• **How to complete this task**: The answer must consist of every line from the data that holds the string "pixels".

• **Entries provided**:

Segment Open

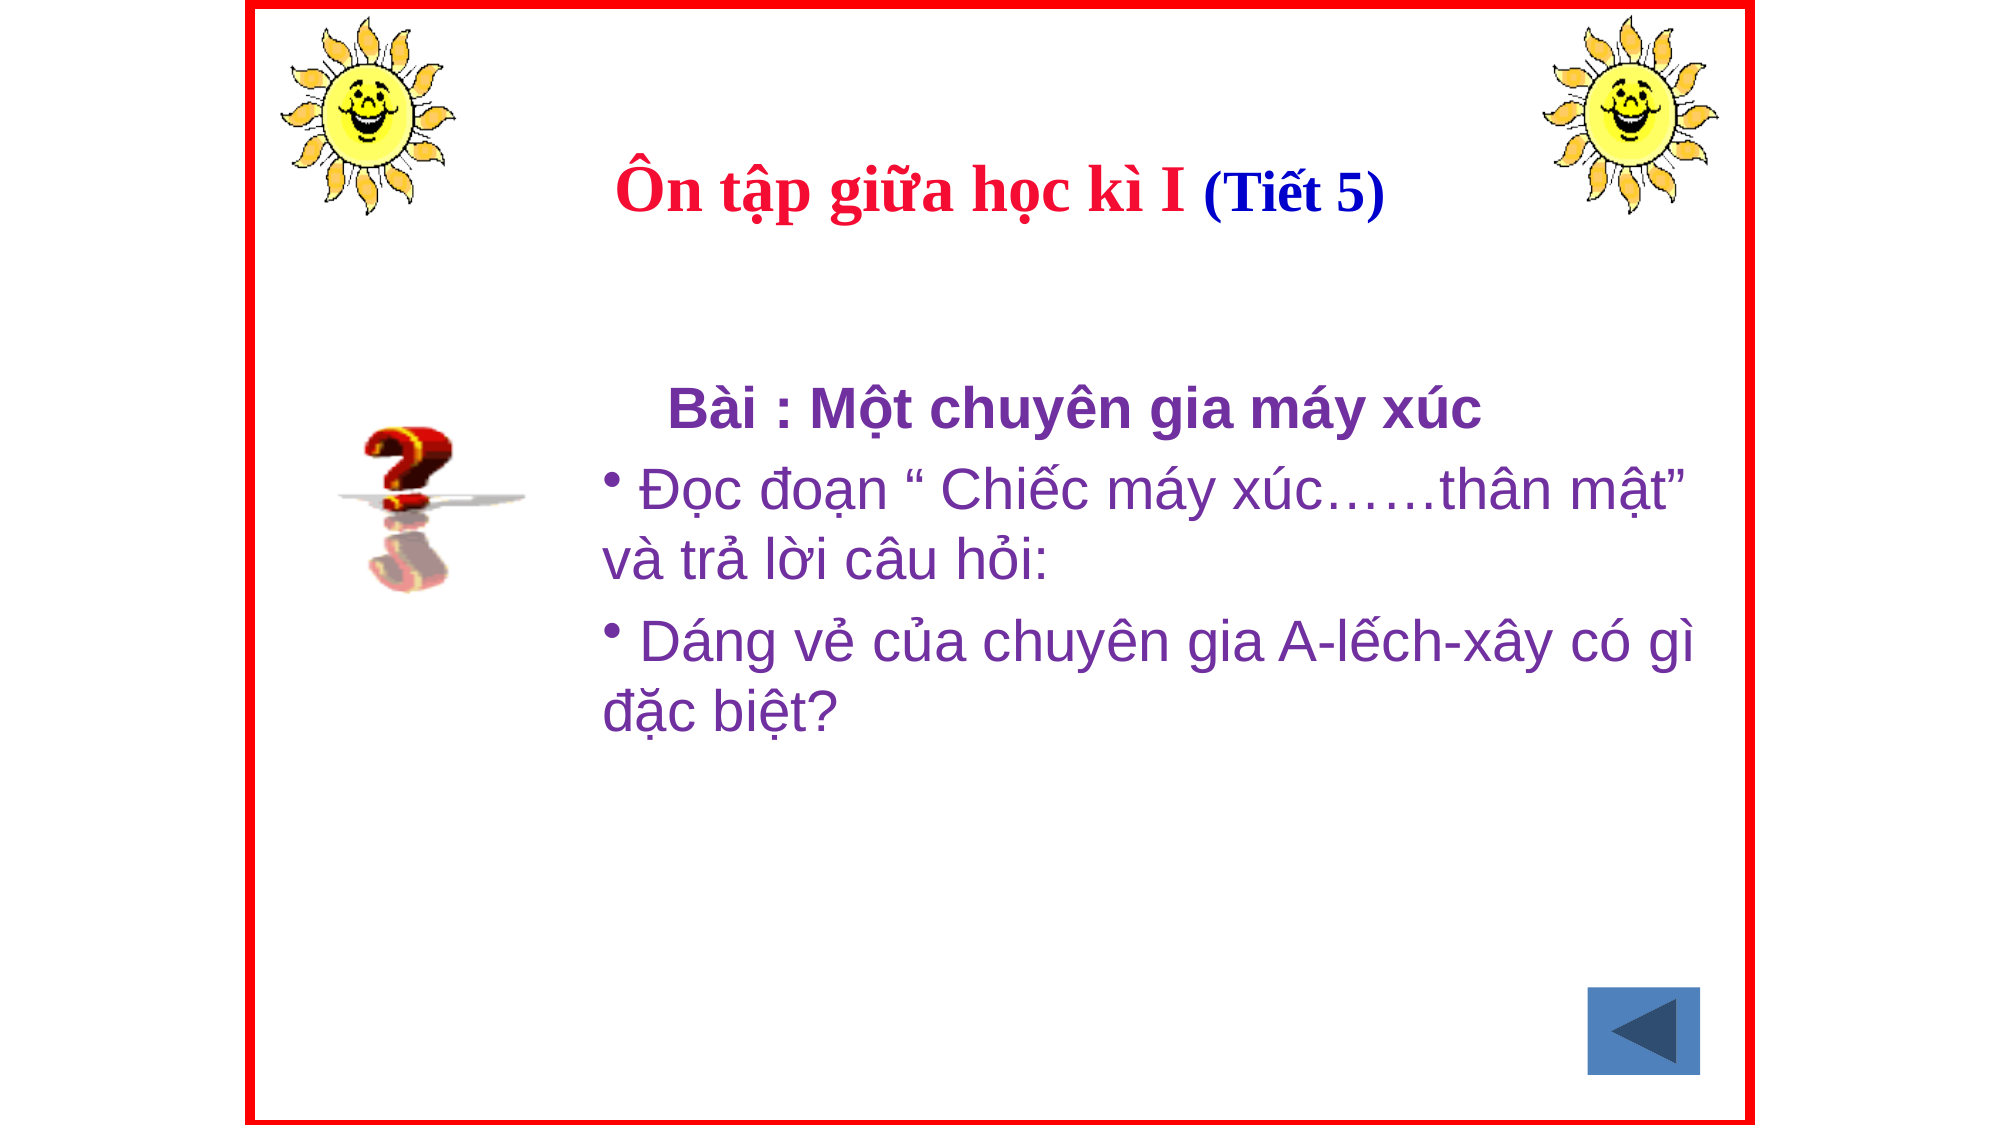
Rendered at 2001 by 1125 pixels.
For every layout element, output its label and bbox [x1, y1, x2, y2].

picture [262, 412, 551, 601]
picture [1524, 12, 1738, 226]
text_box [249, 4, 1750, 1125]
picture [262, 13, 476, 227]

Segment Closed
Segment Open

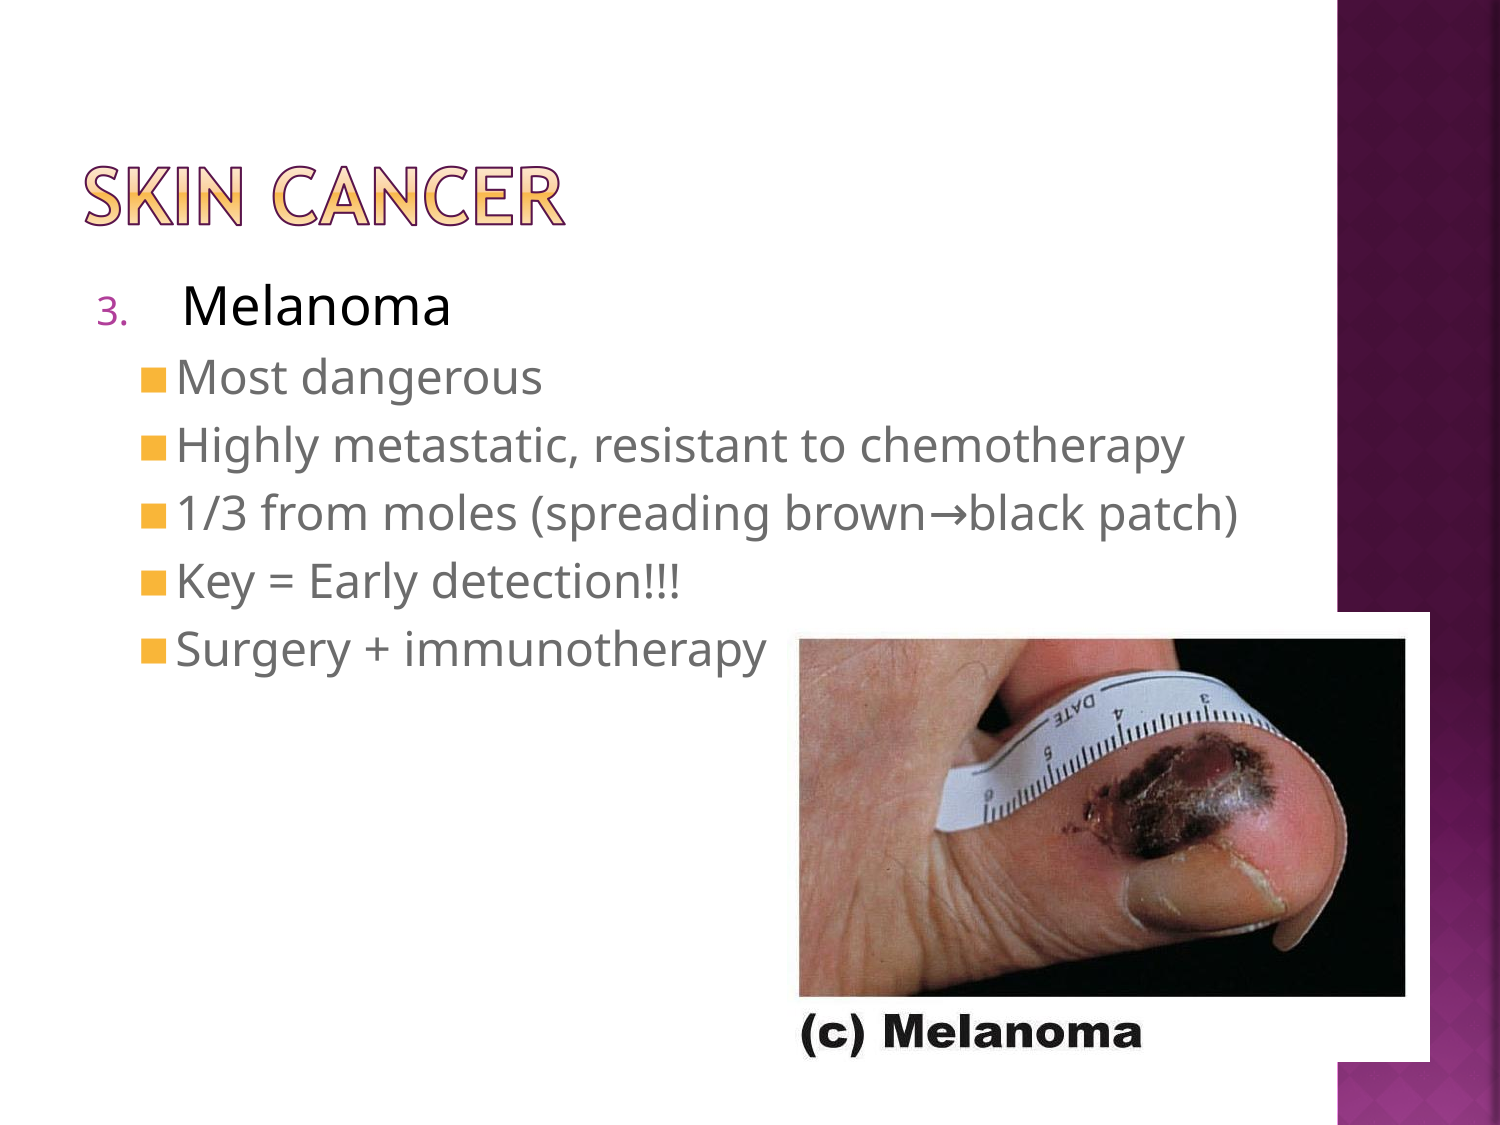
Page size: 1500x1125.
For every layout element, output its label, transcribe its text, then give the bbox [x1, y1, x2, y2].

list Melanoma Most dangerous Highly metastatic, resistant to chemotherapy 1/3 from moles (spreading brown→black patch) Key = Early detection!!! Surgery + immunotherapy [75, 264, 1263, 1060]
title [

Segment Closed
Segment Open

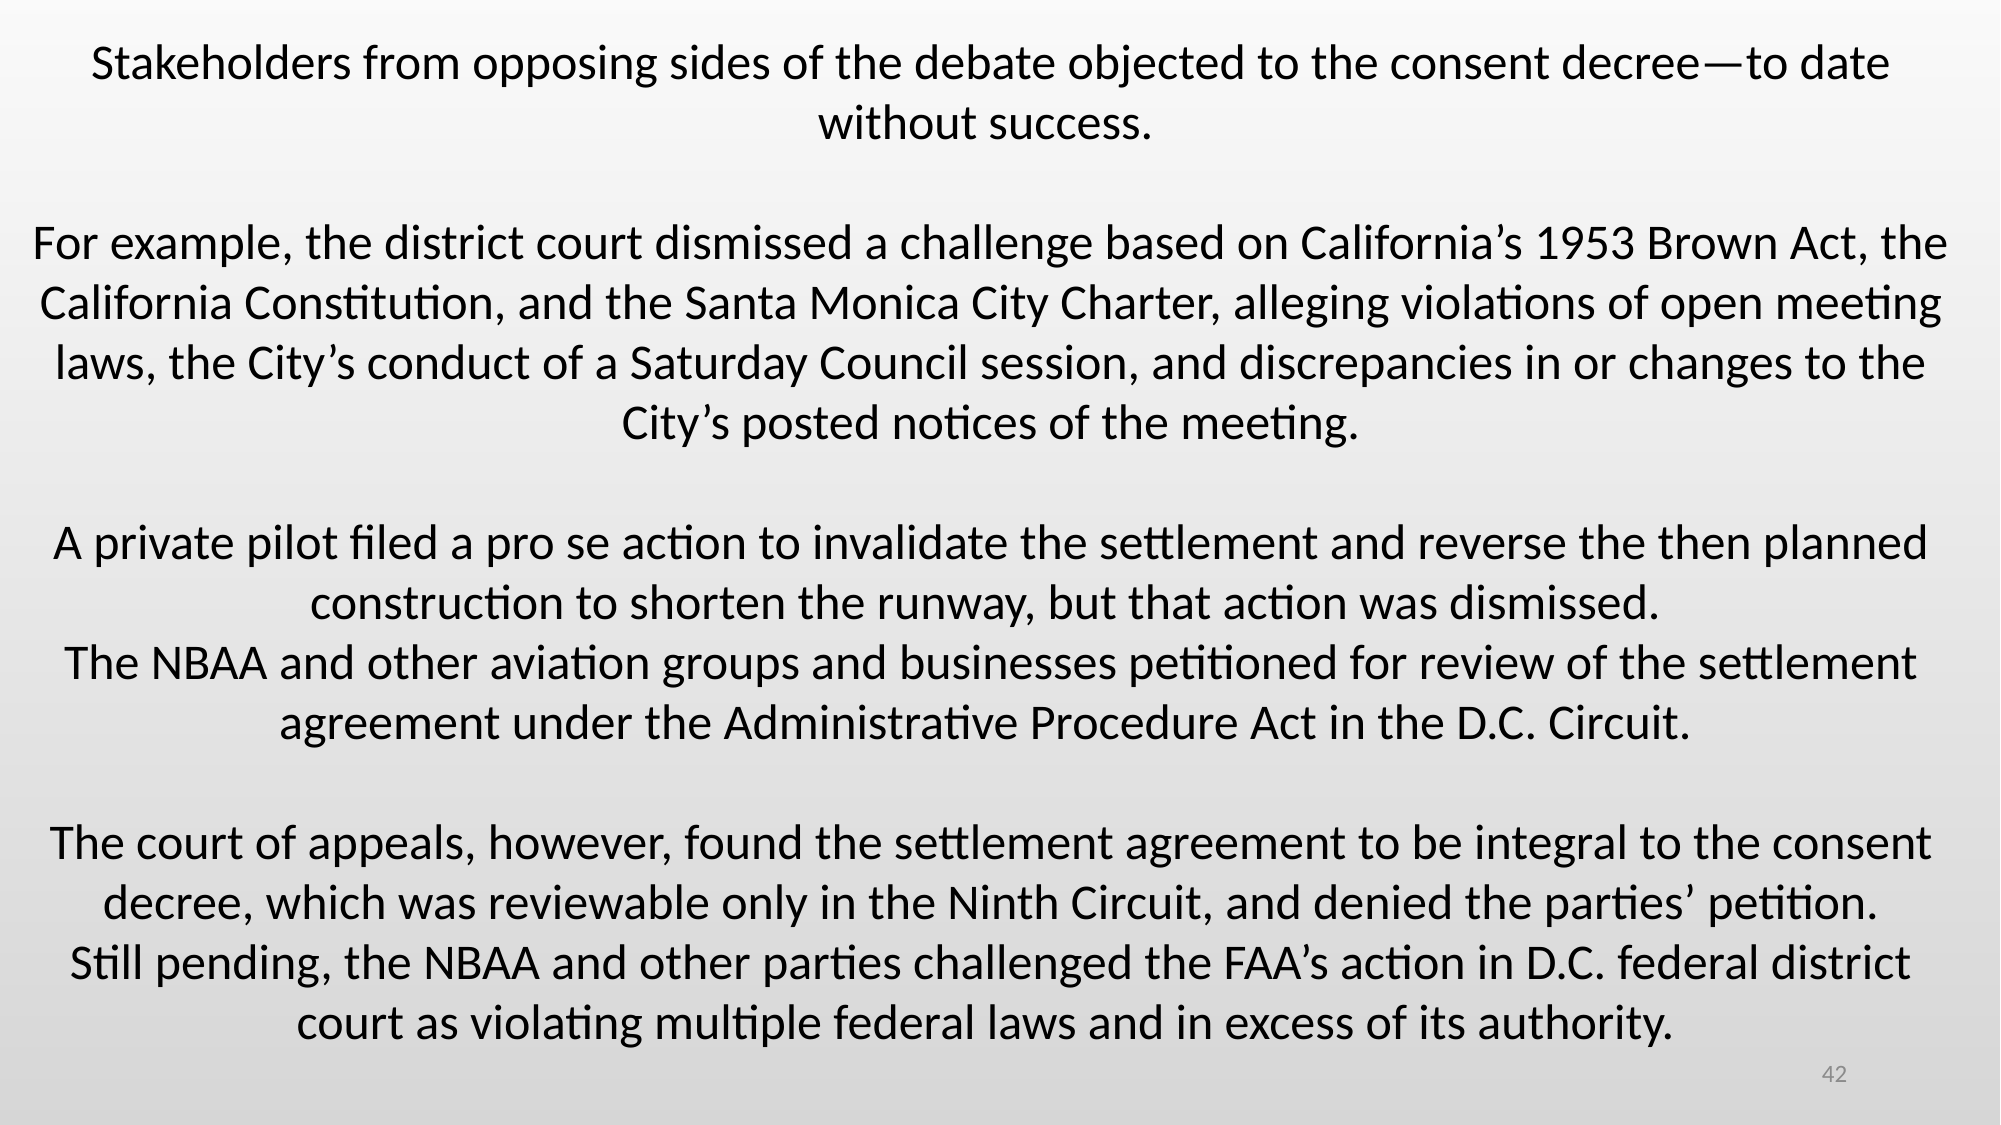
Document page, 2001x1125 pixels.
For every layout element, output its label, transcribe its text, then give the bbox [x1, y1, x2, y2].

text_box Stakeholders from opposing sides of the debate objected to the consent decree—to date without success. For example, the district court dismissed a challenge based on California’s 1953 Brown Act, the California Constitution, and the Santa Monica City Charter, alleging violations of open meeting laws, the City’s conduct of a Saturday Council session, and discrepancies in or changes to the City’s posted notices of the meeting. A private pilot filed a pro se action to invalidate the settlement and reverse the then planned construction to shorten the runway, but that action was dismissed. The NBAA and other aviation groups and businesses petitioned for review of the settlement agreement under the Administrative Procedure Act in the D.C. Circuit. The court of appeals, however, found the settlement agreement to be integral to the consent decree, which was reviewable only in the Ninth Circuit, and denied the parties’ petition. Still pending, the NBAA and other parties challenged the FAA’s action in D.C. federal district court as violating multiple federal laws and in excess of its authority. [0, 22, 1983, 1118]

Segment Closed

• **Solution to this exercise**:
Rendered at 2001 by 1125 pixels.
Document page, 2001x1125 pixels.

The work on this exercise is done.